Wednesday, December 29, 2010

Beef, Taters, -n- Biscuits....Grass Fed Ground Beef Soup

I'm at it again, pirating recipes off the internet and doctoring them up, Robin Dracula-Style.....more expensive, more time-consuming, but better-tasting and better for you.


How this happened tonight is.... I became sucked into the moment all day, on another blog entry and various things with the house and kiddos. It was 4:30pm when I had my OH SHIT moment....I had nothing thawed for dinner, and no plan. Ground beef is easiest to thaw in a hurry. I actually cook it from frozen. I have cabbage I need to use and a plentiful supply of carrots. Hmmmm. Google: Ground beef, cabbage, carrots. Select recipe that I have all of the ingredients for. (You really have to work on your spice collection to be able to do this and do it well...) Wave the magic wand and make all of the ingredients from the original recipe natural and organic. 


1 pound of grass fed ground beef
1 cup of minced organic onion
1 box of Edward & Sons Organic Mashed Potatoes ~ Roasted Garlic Flavored (the original recipe calls for cubed potatoes, but as God as My Witness, I will never peel another potato again, as long as Edward & Sons Organic Mashed Potatoes are attainable...)
1 cup of minced organic carrots
1 cup of minced organic celery
1 cup of minced organic green cabbage
1 Can of Muir Glen Organic Fire Roasted Diced Tomatoes
1/4 to 1/2 cup uncooked organic white rice
1 organic bay leaf, crushed
1/2 teaspoon organic thyme
1/4 teaspoon organic basil
4 teaspoons of sea salt
1/2 teaspoon of pepper
2 quarts of water
2 Edward & Sons Natural Not-Beef Bouillon Cubes

*Note: Minced in my house means nearly pureed by my mini-chopper. Kiddos eat good stuff when the texture is more appealing to them...in our case...pureed.

I minced enough organic yellow onion in my mini chopper to make a cup.
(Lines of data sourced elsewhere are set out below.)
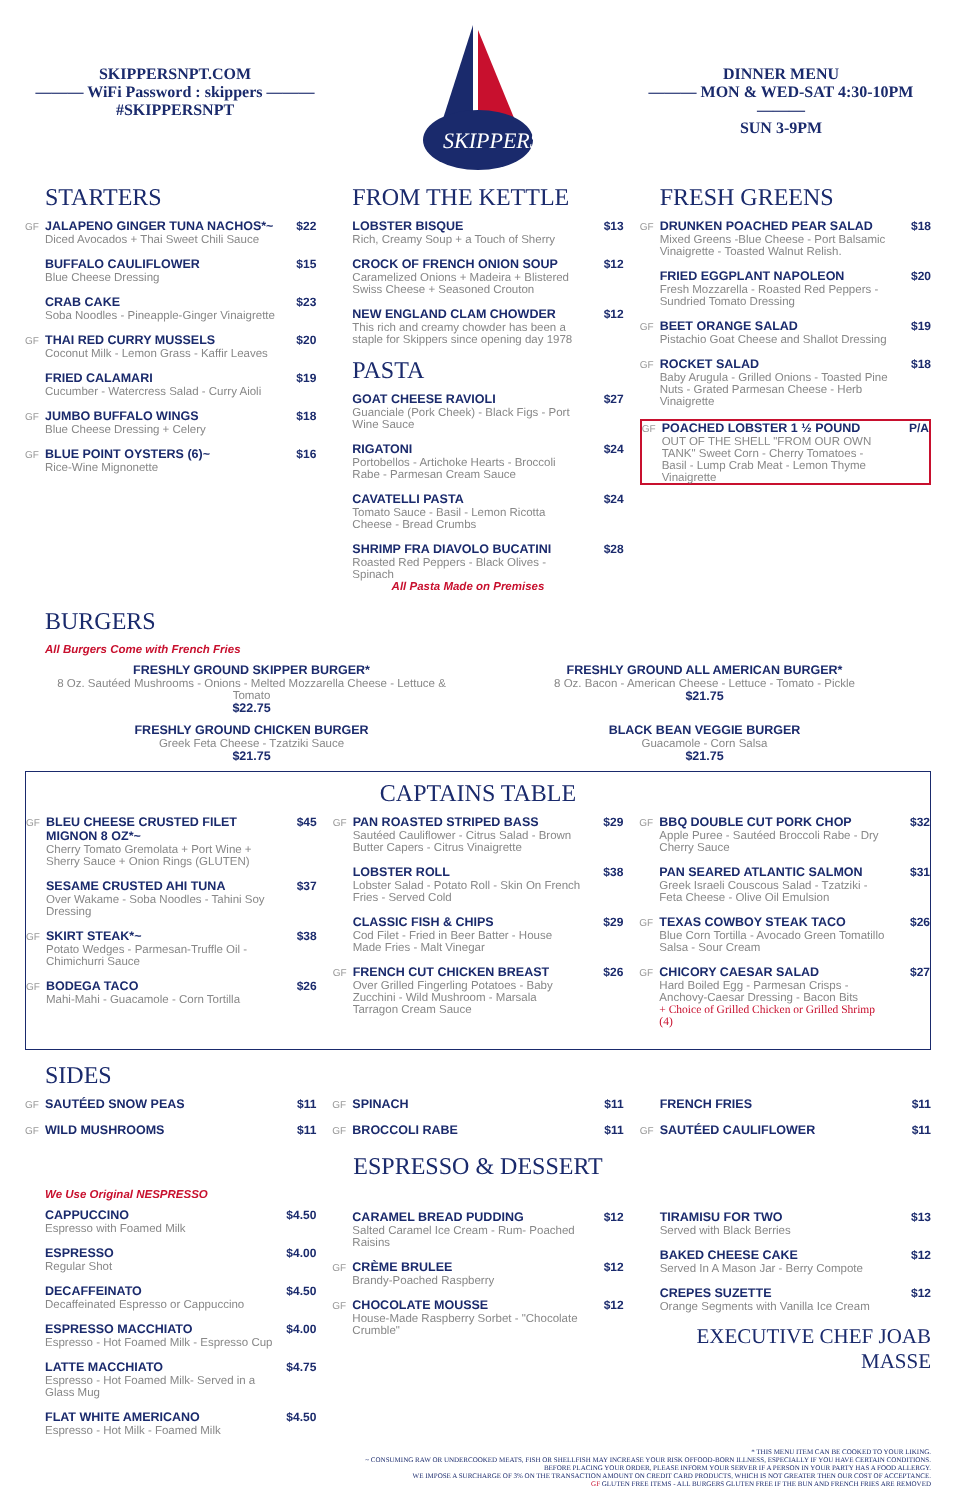SKIPPERSNPT.COM
——— WiFi Password : skippers ———
#SKIPPERSNPT
SKIPPERS
DINNER MENU
——— MON & WED-SAT 4:30-10PM ———
SUN 3-9PM
STARTERS
GF
JALAPENO GINGER TUNA NACHOS*~
Diced Avocados + Thai Sweet Chili Sauce
$22
BUFFALO CAULIFLOWER
Blue Cheese Dressing
$15
CRAB CAKE
Soba Noodles - Pineapple-Ginger Vinaigrette
$23
GF
THAI RED CURRY MUSSELS
Coconut Milk - Lemon Grass - Kaffir Leaves
$20
FRIED CALAMARI
Cucumber - Watercress Salad - Curry Aioli
$19
GF
JUMBO BUFFALO WINGS
Blue Cheese Dressing + Celery
$18
GF
BLUE POINT OYSTERS (6)~
Rice-Wine Mignonette
$16
FROM THE KETTLE
LOBSTER BISQUE
Rich, Creamy Soup + a Touch of Sherry
$13
CROCK OF FRENCH ONION SOUP
Caramelized Onions + Madeira + Blistered Swiss Cheese + Seasoned Crouton
$12
NEW ENGLAND CLAM CHOWDER
This rich and creamy chowder has been a staple for Skippers since opening day 1978
$12
PASTA
GOAT CHEESE RAVIOLI
Guanciale (Pork Cheek) - Black Figs - Port Wine Sauce
$27
RIGATONI
Portobellos - Artichoke Hearts - Broccoli Rabe - Parmesan Cream Sauce
$24
CAVATELLI PASTA
Tomato Sauce - Basil - Lemon Ricotta Cheese - Bread Crumbs
$24
SHRIMP FRA DIAVOLO BUCATINI
Roasted Red Peppers - Black Olives - Spinach
All Pasta Made on Premises
$28
FRESH GREENS
GF
DRUNKEN POACHED PEAR SALAD
Mixed Greens -Blue Cheese - Port Balsamic Vinaigrette - Toasted Walnut Relish.
$18
FRIED EGGPLANT NAPOLEON
Fresh Mozzarella - Roasted Red Peppers - Sundried Tomato Dressing
$20
GF
BEET ORANGE SALAD
Pistachio Goat Cheese and Shallot Dressing
$19
GF
ROCKET SALAD
Baby Arugula - Grilled Onions - Toasted Pine Nuts - Grated Parmesan Cheese - Herb Vinaigrette
$18
GF
POACHED LOBSTER 1 ½ POUND
OUT OF THE SHELL "FROM OUR OWN TANK" Sweet Corn - Cherry Tomatoes - Basil - Lump Crab Meat - Lemon Thyme Vinaigrette
P/A
BURGERS
All Burgers Come with French Fries
FRESHLY GROUND SKIPPER BURGER*
8 Oz. Sautéed Mushrooms - Onions - Melted Mozzarella Cheese - Lettuce & Tomato
$22.75
FRESHLY GROUND ALL AMERICAN BURGER*
8 Oz. Bacon - American Cheese - Lettuce - Tomato - Pickle
$21.75
FRESHLY GROUND CHICKEN BURGER
Greek Feta Cheese - Tzatziki Sauce
$21.75
BLACK BEAN VEGGIE BURGER
Guacamole - Corn Salsa
$21.75
CAPTAINS TABLE
GF
BLEU CHEESE CRUSTED FILET MIGNON 8 OZ*~
Cherry Tomato Gremolata + Port Wine + Sherry Sauce + Onion Rings (GLUTEN)
$45
SESAME CRUSTED AHI TUNA
Over Wakame - Soba Noodles - Tahini Soy Dressing
$37
GF
SKIRT STEAK*~
Potato Wedges - Parmesan-Truffle Oil - Chimichurri Sauce
$38
GF
BODEGA TACO
Mahi-Mahi - Guacamole - Corn Tortilla
$26
GF
PAN ROASTED STRIPED BASS
Sautéed Cauliflower - Citrus Salad - Brown Butter Capers - Citrus Vinaigrette
$29
LOBSTER ROLL
Lobster Salad - Potato Roll - Skin On French Fries - Served Cold
$38
CLASSIC FISH & CHIPS
Cod Filet - Fried in Beer Batter - House Made Fries - Malt Vinegar
$29
GF
FRENCH CUT CHICKEN BREAST
Over Grilled Fingerling Potatoes - Baby Zucchini - Wild Mushroom - Marsala Tarragon Cream Sauce
$26
GF
BBQ DOUBLE CUT PORK CHOP
Apple Puree - Sautéed Broccoli Rabe - Dry Cherry Sauce
$32
PAN SEARED ATLANTIC SALMON
Greek Israeli Couscous Salad - Tzatziki - Feta Cheese - Olive Oil Emulsion
$31
GF
TEXAS COWBOY STEAK TACO
Blue Corn Tortilla - Avocado Green Tomatillo Salsa - Sour Cream
$26
GF
CHICORY CAESAR SALAD
Hard Boiled Egg - Parmesan Crisps - Anchovy-Caesar Dressing - Bacon Bits
+ Choice of Grilled Chicken or Grilled Shrimp (4)
$27
SIDES
GF
SAUTÉED SNOW PEAS $11
GF
WILD MUSHROOMS $11
GF
SPINACH $11
GF
BROCCOLI RABE $11
FRENCH FRIES $11
GF
SAUTÉED CAULIFLOWER $11
ESPRESSO & DESSERT
We Use Original NESPRESSO
CAPPUCCINO
Espresso with Foamed Milk
$4.50
ESPRESSO
Regular Shot
$4.00
DECAFFEINATO
Decaffeinated Espresso or Cappuccino
$4.50
ESPRESSO MACCHIATO
Espresso - Hot Foamed Milk - Espresso Cup
$4.00
LATTE MACCHIATO
Espresso - Hot Foamed Milk- Served in a Glass Mug
$4.75
FLAT WHITE AMERICANO
Espresso - Hot Milk - Foamed Milk
$4.50
CARAMEL BREAD PUDDING
Salted Caramel Ice Cream - Rum- Poached Raisins
$12
GF
CRÈME BRULEE
Brandy-Poached Raspberry
$12
GF
CHOCOLATE MOUSSE
House-Made Raspberry Sorbet - "Chocolate Crumble"
$12
TIRAMISU FOR TWO
Served with Black Berries
$13
BAKED CHEESE CAKE
Served In A Mason Jar - Berry Compote
$12
CREPES SUZETTE
Orange Segments with Vanilla Ice Cream
$12
EXECUTIVE CHEF JOAB MASSE
* THIS MENU ITEM CAN BE COOKED TO YOUR LIKING.
~ CONSUMING RAW OR UNDERCOOKED MEATS, FISH OR SHELLFISH MAY INCREASE YOUR RISK OFFOOD-BORN ILLNESS, ESPECIALLY IF YOU HAVE CERTAIN CONDITIONS.
BEFORE PLACING YOUR ORDER, PLEASE INFORM YOUR SERVER IF A PERSON IN YOUR PARTY HAS A FOOD ALLERGY.
WE IMPOSE A SURCHARGE OF 3% ON THE TRANSACTION AMOUNT ON CREDIT CARD PRODUCTS, WHICH IS NOT GREATER THEN OUR COST OF ACCEPTANCE.
GF GLUTEN FREE ITEMS - ALL BURGERS GLUTEN FREE IF THE BUN AND FRENCH FRIES ARE REMOVED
I brown my grass fed beef in olive oil and drain it, put it back in the pan and add the onions, stirring over medium low heat for about five minutes to get the onion flavor going. Remove from heat and set aside.
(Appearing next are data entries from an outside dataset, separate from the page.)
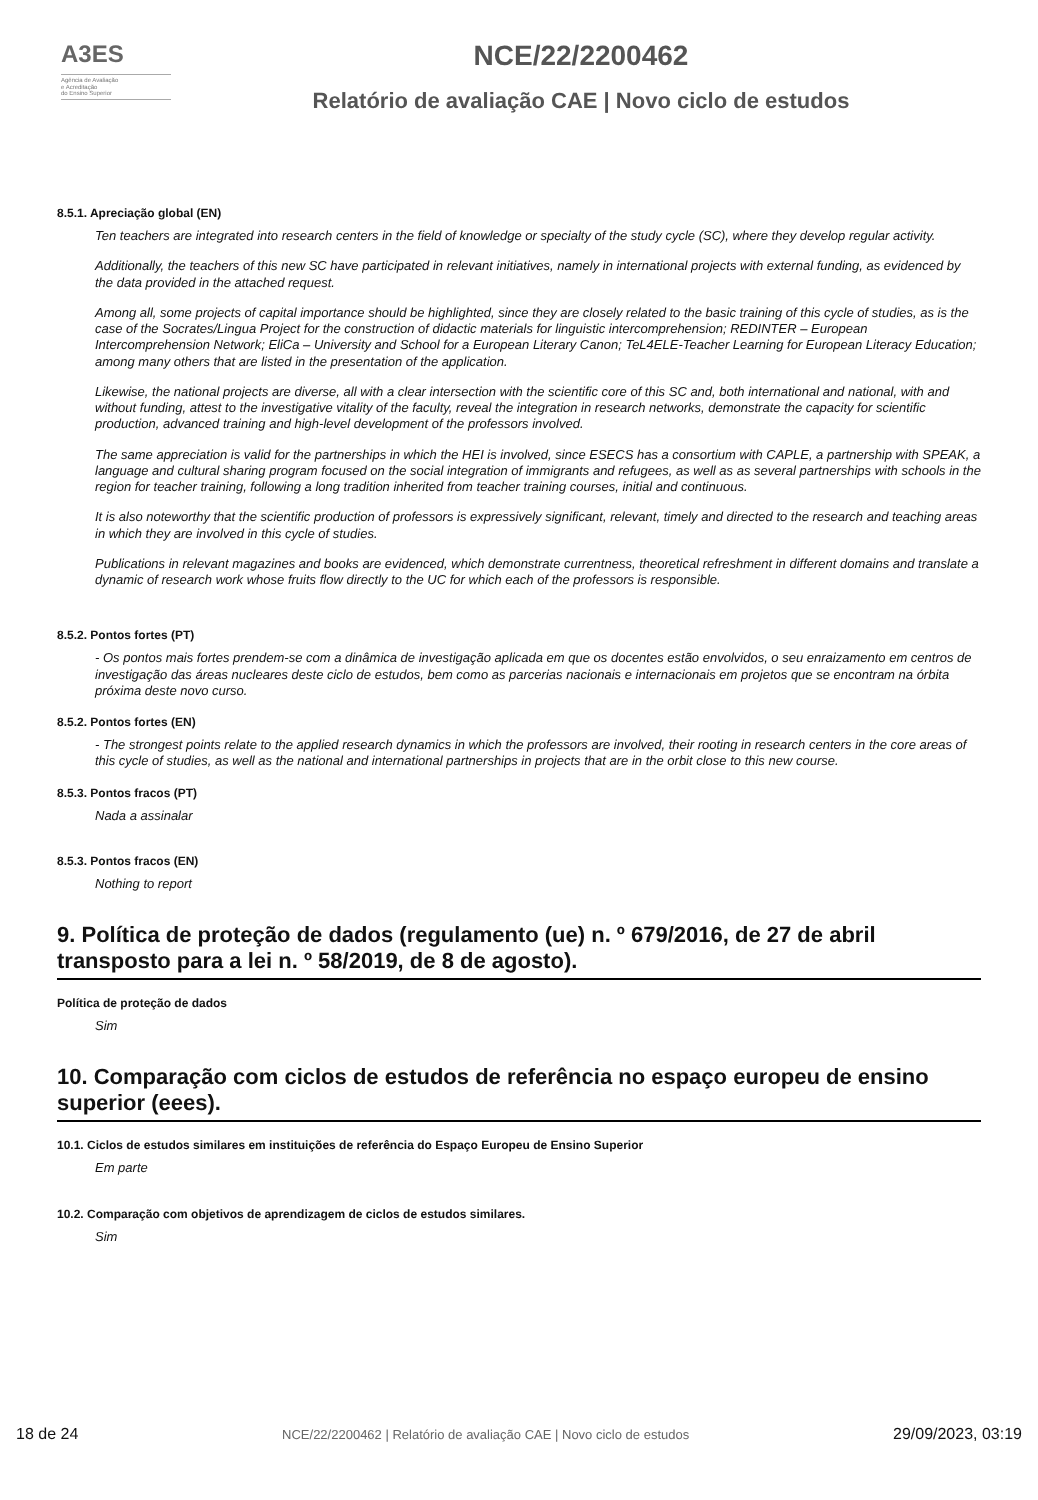A3ES
Agência de Avaliação
e Acreditação
do Ensino Superior
NCE/22/2200462
Relatório de avaliação CAE | Novo ciclo de estudos
8.5.1. Apreciação global (EN)
Ten teachers are integrated into research centers in the field of knowledge or specialty of the study cycle (SC), where they develop regular activity.
Additionally, the teachers of this new SC have participated in relevant initiatives, namely in international projects with external funding, as evidenced by the data provided in the attached request.
Among all, some projects of capital importance should be highlighted, since they are closely related to the basic training of this cycle of studies, as is the case of the Socrates/Lingua Project for the construction of didactic materials for linguistic intercomprehension; REDINTER – European Intercomprehension Network; EliCa – University and School for a European Literary Canon; TeL4ELE-Teacher Learning for European Literacy Education; among many others that are listed in the presentation of the application.
Likewise, the national projects are diverse, all with a clear intersection with the scientific core of this SC and, both international and national, with and without funding, attest to the investigative vitality of the faculty, reveal the integration in research networks, demonstrate the capacity for scientific production, advanced training and high-level development of the professors involved.
The same appreciation is valid for the partnerships in which the HEI is involved, since ESECS has a consortium with CAPLE, a partnership with SPEAK, a language and cultural sharing program focused on the social integration of immigrants and refugees, as well as as several partnerships with schools in the region for teacher training, following a long tradition inherited from teacher training courses, initial and continuous.
It is also noteworthy that the scientific production of professors is expressively significant, relevant, timely and directed to the research and teaching areas in which they are involved in this cycle of studies.
Publications in relevant magazines and books are evidenced, which demonstrate currentness, theoretical refreshment in different domains and translate a dynamic of research work whose fruits flow directly to the UC for which each of the professors is responsible.
8.5.2. Pontos fortes (PT)
- Os pontos mais fortes prendem-se com a dinâmica de investigação aplicada em que os docentes estão envolvidos, o seu enraizamento em centros de investigação das áreas nucleares deste ciclo de estudos, bem como as parcerias nacionais e internacionais em projetos que se encontram na órbita próxima deste novo curso.
8.5.2. Pontos fortes (EN)
- The strongest points relate to the applied research dynamics in which the professors are involved, their rooting in research centers in the core areas of this cycle of studies, as well as the national and international partnerships in projects that are in the orbit close to this new course.
8.5.3. Pontos fracos (PT)
Nada a assinalar
8.5.3. Pontos fracos (EN)
Nothing to report
9. Política de proteção de dados (regulamento (ue) n. º 679/2016, de 27 de abril transposto para a lei n. º 58/2019, de 8 de agosto).
Política de proteção de dados
Sim
10. Comparação com ciclos de estudos de referência no espaço europeu de ensino superior (eees).
10.1. Ciclos de estudos similares em instituições de referência do Espaço Europeu de Ensino Superior
Em parte
10.2. Comparação com objetivos de aprendizagem de ciclos de estudos similares.
Sim
18 de 24 NCE/22/2200462 | Relatório de avaliação CAE | Novo ciclo de estudos 29/09/2023, 03:19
Back to the mini-chopper: Enough organic carrots to make a cupped of minced (I use the mini-ready-to-eat carrots and remember to give the guinea pig four or five while I have the bag out), enough organic celery to make a cup of minced, enough organic cabbage to make a cup of minced. I put all of these minced-to-pureed veggies into one big mixing bowl. Then I add the can of organic tomatoes, the crushed organic bay leaf, the thyme, basil, salt, and pepper...(I also minced some cooked bacon I had leftover from brunchfast and threw it in) and stir it all up really well. Set aside.

In my tall soup pot, I prepare the 1/4 to 1/2 cup of organic rice according to the instructions on the bag of rice. When the rice is done, I prepare the organic mashed potatoes in with the rice but according to the instructions on the box of mashed potatoes. To the cooked rice and mashed potato mixture, I add the two quarts of water and the bouillon cubes. Stir, stir, stir over medium heat for about five minutes. Add the cooked grass fed beef and onions, the minced veggie & spices mixture, and stir, stir, stir. I let it all get happy together for about an hour over medium low heat, stirring frequently.

When your soup is halfway happy, pop a dish of Immaculate Baking Company All-Natural Buttermilk  Biscuits in the oven and they will be hot and ready to serve up with your all-the-way-happy soup.

The Wise Turtle Husband LOVED IT, had seconds, gave it FIVE STARS.
Boy 8 - FIVE STARS, had seconds, but picked tomatoes out. He is my most sensitive to texture kiddo. Note to self: puree tomatoes next time.
Boy 6 - FIVE STARS. Did not have seconds, but probably because he came through the kitchen had multiple "taste tests" in the hour that the soup was getting happy.

Much left over in the tall soup pot, so I am freezing several containers for lazy, no-cook nights.